N.C. a gas-tax donor state? No more

N.C policymakers for years complained justly that this is a net donor state when it comes to federal transportation taxes paid versus federal transportation money spent in the state.

A new analysis by the General Accounting Office of 2005-09, reported by Washington Post’s Ezra Klein, in “Can highway spending ever be fair?”  finds that, when looking at how much federal highway money each state gets, per dollar of gas-tax revenue that the state’s motorists pay, it turns out every state gets more federal highway aid than it is paying. Here’s a link to the GAO report.
“There’s not a state in the union where federally funded highways ‘pay for themselves,’ ” Klein writes.

I’ve reproduced a map here (via a screenshot) from the GAO report and Klein’s piece. If my count is correct, compared with other states North Carolina remains at a big disadvantage, although it gets $1.09 back for every $1 paid in.  Only five states (Texas $1.03, Arizona, $1.07, Indiana $1.07, South Carolina and New Jersey, both at $1.08) get less. Two other states (Maryland and Colorado) also get $1.09.

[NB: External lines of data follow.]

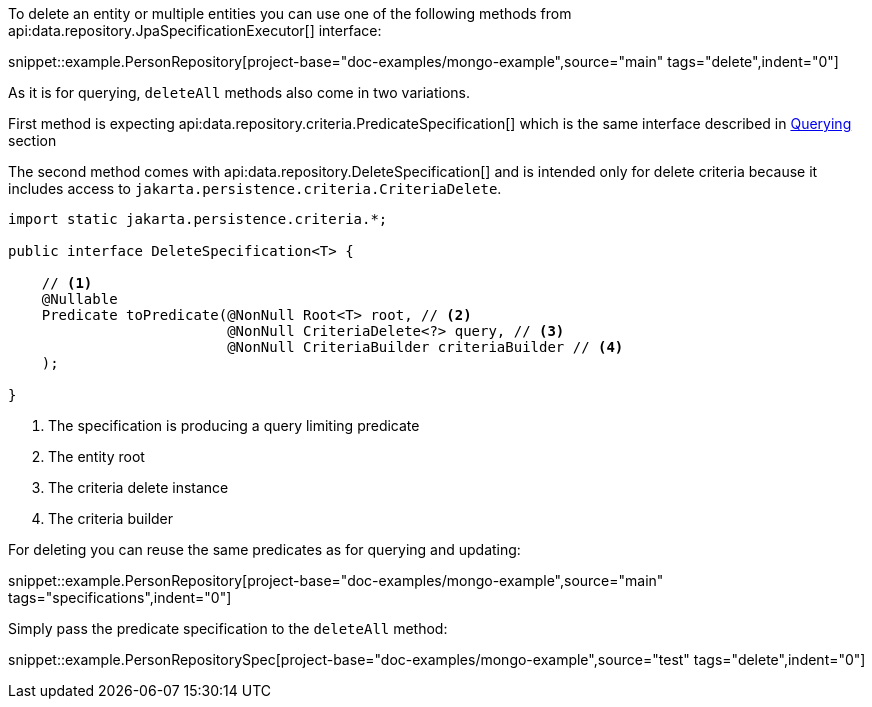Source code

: To delete an entity or multiple entities you can use one of the following methods from api:data.repository.JpaSpecificationExecutor[] interface:

snippet::example.PersonRepository[project-base="doc-examples/mongo-example",source="main" tags="delete",indent="0"]

As it is for querying, `deleteAll` methods also come in two variations.

First method is expecting api:data.repository.criteria.PredicateSpecification[] which is the same interface described in <<criteriaExecuteQuery, Querying>> section

The second method comes with api:data.repository.DeleteSpecification[] and is intended only for delete criteria because it includes access to `jakarta.persistence.criteria.CriteriaDelete`.

[source,java]
----
import static jakarta.persistence.criteria.*;

public interface DeleteSpecification<T> {

    // <1>
    @Nullable
    Predicate toPredicate(@NonNull Root<T> root, // <2>
                          @NonNull CriteriaDelete<?> query, // <3>
                          @NonNull CriteriaBuilder criteriaBuilder // <4>
    );

}
----

<1> The specification is producing a query limiting predicate
<2> The entity root
<3> The criteria delete instance
<4> The criteria builder

For deleting you can reuse the same predicates as for querying and updating:

snippet::example.PersonRepository[project-base="doc-examples/mongo-example",source="main" tags="specifications",indent="0"]

Simply pass the predicate specification to the `deleteAll` method:

snippet::example.PersonRepositorySpec[project-base="doc-examples/mongo-example",source="test" tags="delete",indent="0"]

Klein muses on whether highway spending can ever be “fair,” in part because what’s “fair” can be construed in different ways. And his commenters point out one of many reasons that’s true: Northern states where hard freezes and salting damage the pavement will need more repair and maintenance money. (Tell that to New Jersey and Indiana.) But even if perfect fairness will always be elusive, for a state that is both geographically large as well as in the Top 10 most populous, it does seem that North Carolina has been on the losing end for too long.

NC wins “honorable mention” grant for Yadkin bridge

Might the N.C. DOT have made a bad call in applying for $300 million in stimulus money to rebuild the Yadkin River bridge on I-85, instead of using the opportunity to try to snag more mass transit money? DOT Secretary Gene Conti doesn’t think so.

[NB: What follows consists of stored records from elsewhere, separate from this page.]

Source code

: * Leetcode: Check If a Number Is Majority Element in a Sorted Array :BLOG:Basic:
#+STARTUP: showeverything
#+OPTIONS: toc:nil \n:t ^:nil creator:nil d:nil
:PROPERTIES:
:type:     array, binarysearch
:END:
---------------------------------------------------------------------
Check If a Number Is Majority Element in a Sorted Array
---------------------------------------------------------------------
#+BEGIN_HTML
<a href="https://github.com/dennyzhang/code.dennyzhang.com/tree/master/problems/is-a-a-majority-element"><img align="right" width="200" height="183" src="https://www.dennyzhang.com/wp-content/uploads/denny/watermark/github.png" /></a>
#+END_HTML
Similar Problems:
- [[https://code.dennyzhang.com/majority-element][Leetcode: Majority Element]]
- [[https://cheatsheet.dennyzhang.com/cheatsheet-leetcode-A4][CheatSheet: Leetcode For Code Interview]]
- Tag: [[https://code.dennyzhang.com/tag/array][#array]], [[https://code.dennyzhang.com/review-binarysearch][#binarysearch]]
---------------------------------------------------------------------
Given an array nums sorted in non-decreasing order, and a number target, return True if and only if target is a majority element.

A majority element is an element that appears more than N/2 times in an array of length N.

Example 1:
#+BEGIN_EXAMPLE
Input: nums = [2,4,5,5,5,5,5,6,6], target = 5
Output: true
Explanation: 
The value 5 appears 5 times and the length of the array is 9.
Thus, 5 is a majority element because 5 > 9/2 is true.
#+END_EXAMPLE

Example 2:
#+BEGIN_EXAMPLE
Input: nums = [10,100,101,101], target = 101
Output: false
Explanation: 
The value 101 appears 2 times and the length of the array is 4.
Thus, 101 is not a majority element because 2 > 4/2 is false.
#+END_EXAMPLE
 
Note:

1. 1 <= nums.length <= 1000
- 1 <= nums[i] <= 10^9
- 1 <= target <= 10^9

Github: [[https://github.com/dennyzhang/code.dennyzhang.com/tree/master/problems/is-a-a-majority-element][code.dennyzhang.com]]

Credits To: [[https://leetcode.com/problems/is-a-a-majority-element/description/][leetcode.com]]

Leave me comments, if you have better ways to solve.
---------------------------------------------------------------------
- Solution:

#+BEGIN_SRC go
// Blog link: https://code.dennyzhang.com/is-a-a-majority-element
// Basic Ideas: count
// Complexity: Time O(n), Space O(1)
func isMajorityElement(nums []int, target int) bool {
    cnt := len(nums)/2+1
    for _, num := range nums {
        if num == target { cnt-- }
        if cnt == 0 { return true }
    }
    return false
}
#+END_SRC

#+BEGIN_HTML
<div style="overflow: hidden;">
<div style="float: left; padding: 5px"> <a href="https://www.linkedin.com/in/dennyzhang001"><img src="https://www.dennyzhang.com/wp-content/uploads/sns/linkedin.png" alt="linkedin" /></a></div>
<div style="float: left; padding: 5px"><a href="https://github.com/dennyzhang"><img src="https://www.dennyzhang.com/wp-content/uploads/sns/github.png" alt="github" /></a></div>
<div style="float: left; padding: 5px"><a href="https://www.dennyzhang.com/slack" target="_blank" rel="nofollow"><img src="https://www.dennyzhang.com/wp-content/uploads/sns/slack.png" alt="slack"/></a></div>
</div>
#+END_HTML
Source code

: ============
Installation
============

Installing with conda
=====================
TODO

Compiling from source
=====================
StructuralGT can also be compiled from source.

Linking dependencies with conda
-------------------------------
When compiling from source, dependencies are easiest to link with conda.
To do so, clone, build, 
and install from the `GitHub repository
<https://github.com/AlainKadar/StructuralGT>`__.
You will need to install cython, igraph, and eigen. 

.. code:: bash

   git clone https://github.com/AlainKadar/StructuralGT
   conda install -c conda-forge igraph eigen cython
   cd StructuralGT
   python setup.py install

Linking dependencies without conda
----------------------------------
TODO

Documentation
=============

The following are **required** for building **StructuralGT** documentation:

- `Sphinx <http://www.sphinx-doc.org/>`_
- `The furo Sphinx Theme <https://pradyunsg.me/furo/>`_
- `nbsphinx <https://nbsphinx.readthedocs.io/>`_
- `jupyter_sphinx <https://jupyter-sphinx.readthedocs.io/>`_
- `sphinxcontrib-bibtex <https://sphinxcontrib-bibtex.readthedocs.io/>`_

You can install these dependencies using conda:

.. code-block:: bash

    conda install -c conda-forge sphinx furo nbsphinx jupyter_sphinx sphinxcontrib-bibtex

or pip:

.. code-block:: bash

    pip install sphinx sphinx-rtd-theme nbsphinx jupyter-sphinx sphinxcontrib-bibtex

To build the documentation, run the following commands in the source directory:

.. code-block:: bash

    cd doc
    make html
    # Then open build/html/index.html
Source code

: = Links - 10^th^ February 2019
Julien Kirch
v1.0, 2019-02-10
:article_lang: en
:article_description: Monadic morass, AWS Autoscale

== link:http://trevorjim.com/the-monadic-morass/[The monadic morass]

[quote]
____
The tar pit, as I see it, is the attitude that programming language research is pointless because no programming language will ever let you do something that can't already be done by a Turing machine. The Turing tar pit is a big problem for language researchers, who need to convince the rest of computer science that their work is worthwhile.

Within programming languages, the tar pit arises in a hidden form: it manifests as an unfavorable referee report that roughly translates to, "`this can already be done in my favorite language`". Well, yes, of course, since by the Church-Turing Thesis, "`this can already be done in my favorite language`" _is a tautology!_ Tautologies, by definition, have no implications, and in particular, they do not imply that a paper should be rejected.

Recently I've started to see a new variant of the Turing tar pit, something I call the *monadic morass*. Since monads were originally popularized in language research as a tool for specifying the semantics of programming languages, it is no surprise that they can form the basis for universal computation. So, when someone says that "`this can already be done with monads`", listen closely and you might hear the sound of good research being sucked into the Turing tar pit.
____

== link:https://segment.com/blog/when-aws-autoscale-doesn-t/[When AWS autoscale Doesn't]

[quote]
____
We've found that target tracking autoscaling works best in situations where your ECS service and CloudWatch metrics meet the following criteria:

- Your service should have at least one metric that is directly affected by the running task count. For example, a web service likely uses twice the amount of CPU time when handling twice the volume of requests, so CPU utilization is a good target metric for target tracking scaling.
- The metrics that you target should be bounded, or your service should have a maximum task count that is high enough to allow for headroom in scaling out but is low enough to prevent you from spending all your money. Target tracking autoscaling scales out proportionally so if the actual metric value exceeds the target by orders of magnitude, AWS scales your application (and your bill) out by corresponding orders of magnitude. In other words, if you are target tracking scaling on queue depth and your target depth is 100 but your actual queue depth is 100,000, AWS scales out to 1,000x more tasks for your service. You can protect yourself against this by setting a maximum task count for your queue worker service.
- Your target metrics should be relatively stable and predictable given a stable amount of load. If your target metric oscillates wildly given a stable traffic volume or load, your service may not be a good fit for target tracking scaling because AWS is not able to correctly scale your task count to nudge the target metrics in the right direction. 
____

The grants – made public Wednesday – were part of the $1.5 billion in so-called TIGER Grant funding, for transportation projects, all part of the federal stimulus bill. North Carolina got $10 million for the Yadkin bridge project.

Here’s a complete breakdown from the U.S. DOT.

I just hung up from a phone interview with Conti, who said in total, 10 projects from North Carolina were submitted, including a request from Charlotte and the Metropolitan Transit Commission to fund the proposed-but-got-no-money commuter rail line between downtown and Davidson. Conti said N.C. projects were worth $845 million. Across the country, he said, $57 billion worth of projects were requested.

Looking at the projects that got the big bucks – and it’s worth remembering that when you’re talking transportation projects, $1.5 billion really isn’t very much to spread around the country – transit and multimodal and rail projects seem to have done better than highway projects. The organization Reconnecting America did a breakdown: highway projects received 23 percent of funding, while transit projects 26 percent, multimodal projects received 25 percent, rail projects won 19 percent and ports 7 percent.

Note that a $45 million streetcar project in New Orleans won – $45 million. A $58 million downtown streetcar project in Dallas, Texas, got $23 million. Tucson, Ariz., got $63 million for a $150 million, 4-mile streetcar line.

You’ll see some language on the US DOT document, if you read it, about North Carolina being eligible for “optional innovative financing enhancements to support a direct loan for up to one-third of the project costs.” I asked Conti what that meant. “That’s a good question,” he said ruefully. It means, he said, that N.C. could cash in the $10 million now for a $100 million loan. But without a revenue stream to repay the loan (such as a toll road might have) it’s best to just take the cash, he said.

The state does have $180 million money set aside for Phase 1 of the Yadkin bridge project. It can start work as early as June, he said. That money will pay to replace and widen to eight lanes the I-85 bridge, the U.S. 29-70 bridge and reconstruct the N.C. 150 interchange. So I-85 will go from eight lanes to four, as it does now, then widen to eight again over the bridge.